Second, churches can preach, teach, and counsel that abortion is a sin. The biblical case is clear to the point: all humans have intrinsic value because they are made in the image of God (Genesis 1:27; James 3:9). Therefore, the shedding of innocent blood (the intentional killing of an innocent human being) is forbidden (Exodus 23:7; Proverbs 6:16–19; Matthew 5:21). Abortion is the shedding of innocent blood, the intentional killing of an innocent human being. Therefore, the commands against shedding innocent blood apply to the unborn as they do to everyone else.

Third, churches can minister to those wounded by abortion and need healing. When churches ignore abortion, they don’t spare post-abortion men and women guilt; they spare them healing.
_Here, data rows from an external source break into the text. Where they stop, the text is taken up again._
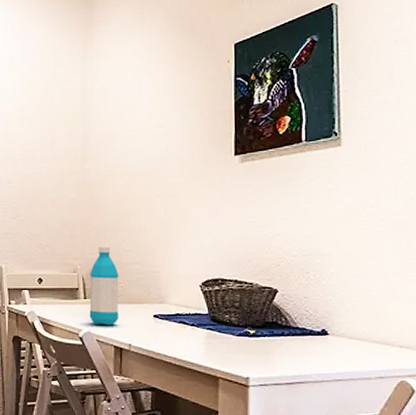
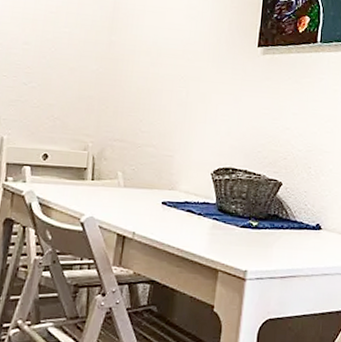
water bottle: present [89,246,119,326] -> none [94,124,132,211]

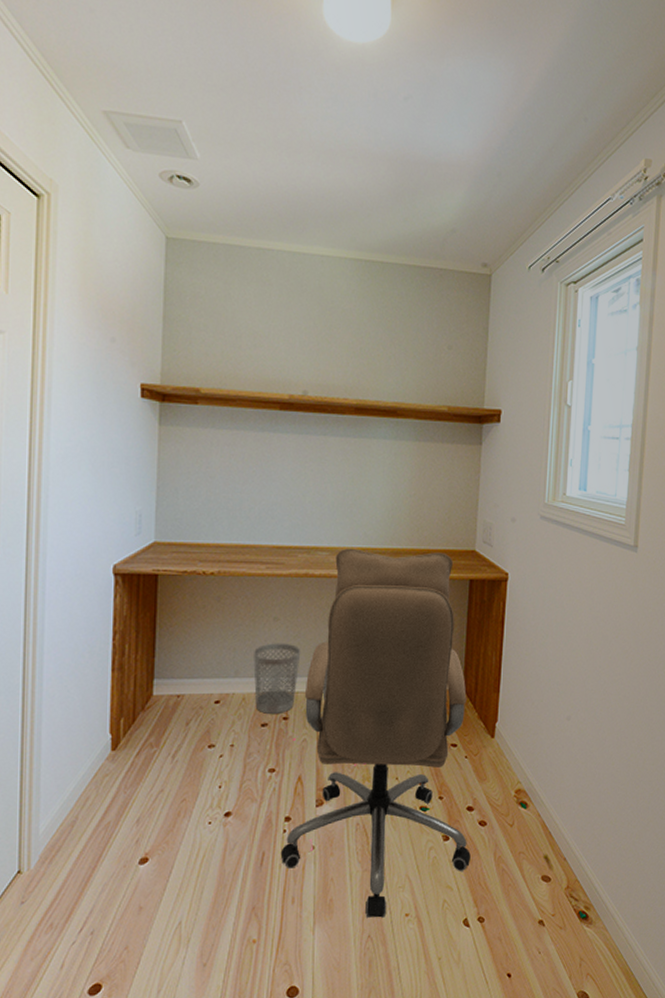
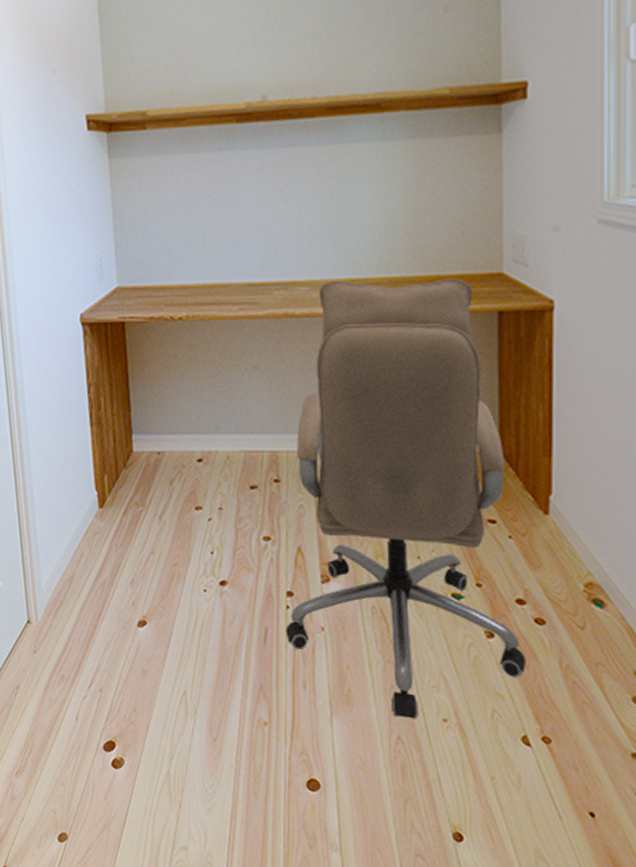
wastebasket: present [253,643,301,714] -> none [234,394,288,475]

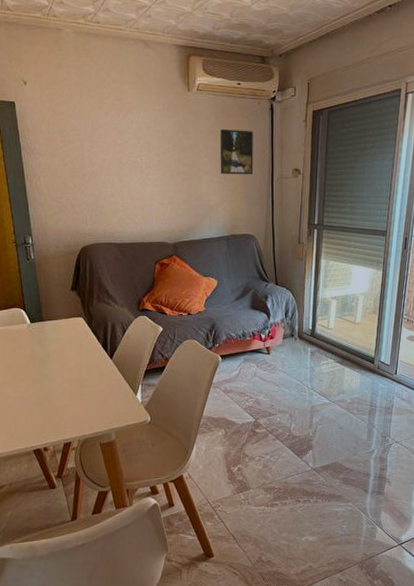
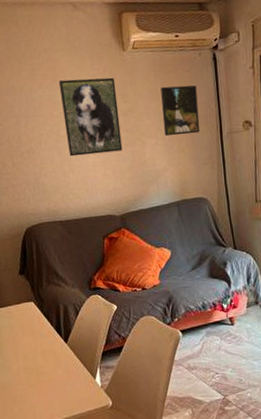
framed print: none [125,111,180,184] -> present [58,77,123,157]

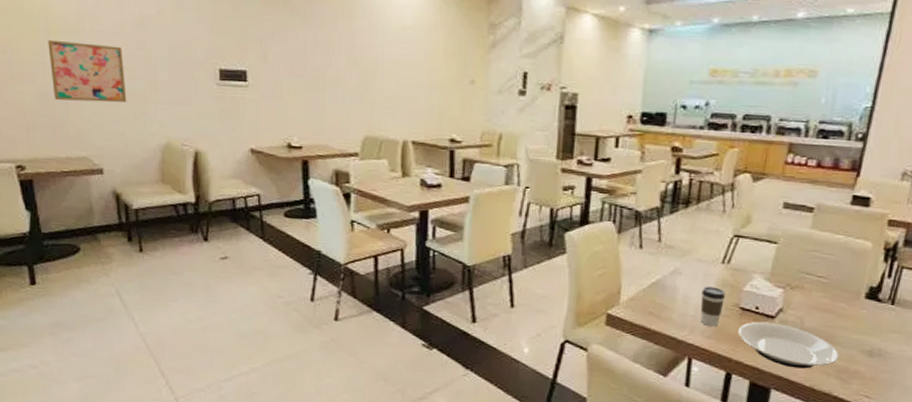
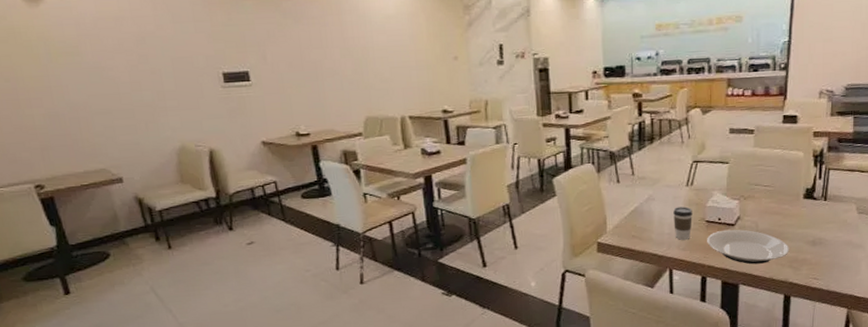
wall art: present [48,39,127,103] -> none [50,62,137,119]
Unconfessed sin has them out of full fellowship with Christ.

Fourth, churches can equip the faithful to engage critics with a compelling case for life that can compete in the marketplace of ideas.

5. Engage professionally and politically.

Christians aim to apply biblical truth in all areas of our lives, including the voting booth. Why would we be in the habit of sitting out elections? True, politics is messy and involves sinful human beings who typically do not line up with biblical truth. But Christians can seek to act with wisdom to promote the good and limit the evil insofar as possible given current political realities.

Progressive voices within Christian circles are intentionally muddying the waters with tales about the perils of voting pro-life. Every election cycle, these “concerned Christians” treat us to a series of op-eds with the same warnings: if we advocate for the unborn, we’ll harm our Christian witness and do little to stop abortion. We would do well to ignore them.

Finally, in a post-Roe world, we need more Christians pursuing pro-life work as a vocation. I’ve heard Gregg Cunningham put it well:

There are more people working full-time to kill babies than there are working full-time to save them. That’s because killing babies is very profitable while saving them is very costly. So costly, that large numbers of Americans who say they oppose abortion are not lifting a finger to stop it. And those that do lift a finger to stop it do just enough to salve the conscience but not enough to stop the killing.

The post-Roe world may get ugly. The hour calls for pro-life Christians to move from attitudinal opposition to behavioral opposition to abortion. We will be hated for it. We may even lose friends and jobs. But apathy in the face of child sacrifice is not an option for biblically grounded Christians. Let’s roll up our sleeves and get to work.